La rétention de sureté des criminels psychiatriques a été approuvée par les députés mercredi soir.
L'inhumanité de ce gouvernement est maintenant en question, en effet
suite à la montée au créneau de deux ex-gardes des sceaux Robert badinter et Elisabeth Guigou qui ont été d'une éloquence à la hauteur de l'enjeu. La loi
a tout de même été adoptée, c'est une étape importante vers un peu de moins de liberté pour tout un chacun.

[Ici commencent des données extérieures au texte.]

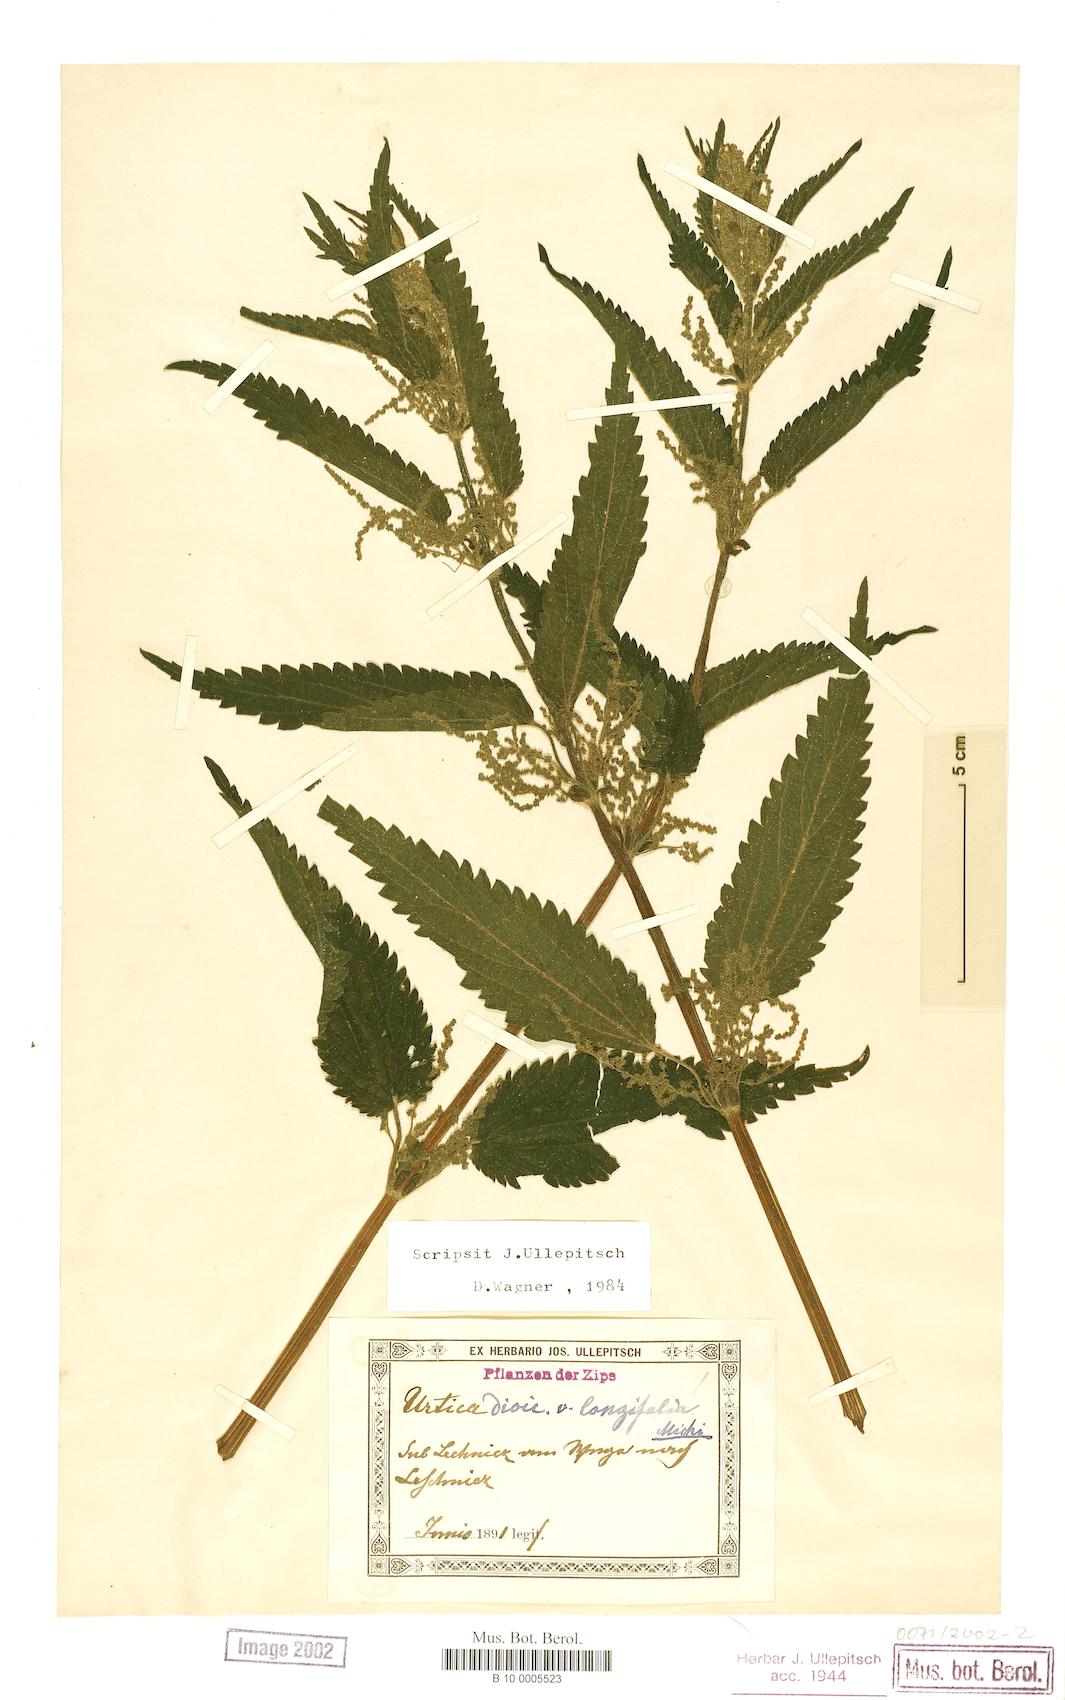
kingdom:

Quelques passages de l'intervention fleuve d'Elisabeth Guigou : Vous
proposez en effet qu’après l'exécution de la peine de prison, on puisse
prolonger, sans limitation de durée, l'enfermement des personnes
considérées comme d'une particulière dangerosité et susceptibles de
récidiver. Or, dans notre droit, une personne ne peut être condamnée
sur le fondement d’une présomption de culpabilité future, d’une
dangerosité virtuelle, mais seulement sur celui d’un acte commis et
prouvé par la justice ! Vous tournez le dos à un principe issu de 1789
et vous nous proposez une justice d'élimination, s'appliquant aux
citoyens non pour ce qu'ils ont fait mais pour ce qu'ils sont censés
être ou devenir.
Par
ailleurs, prévoir qu'une rétention de sûreté peut être décidée par une
commission est contraire à la Constitution : une commission ne peut
revenir sur un jugement ; seule une décision de justice peut le faire.
Vous
prétendez que cette nouvelle privation de liberté, prononcée une fois
accomplie l’intégralité de la peine décidée par un jury souverain, ne
serait pas une peine. C'est faux ! La « rétention de sûreté » conduit à
prolonger, de surcroît avec des possibilités de renouvellement à
l’infini, un emprisonnement de fait.
L'UMP s'est offusqué,
via jean François Copé de quelques mots relatifs à l'histoire prononcés
par Mme Guigou. Mais ce parti est bien inconséquent quand il s'agit, au
mépris de nos libertés individuelles et de notre histoire, de faire
voter des lois d'inspiration sarkozyste Etats-uniènes conservatrices digne du café du commerce d'en face.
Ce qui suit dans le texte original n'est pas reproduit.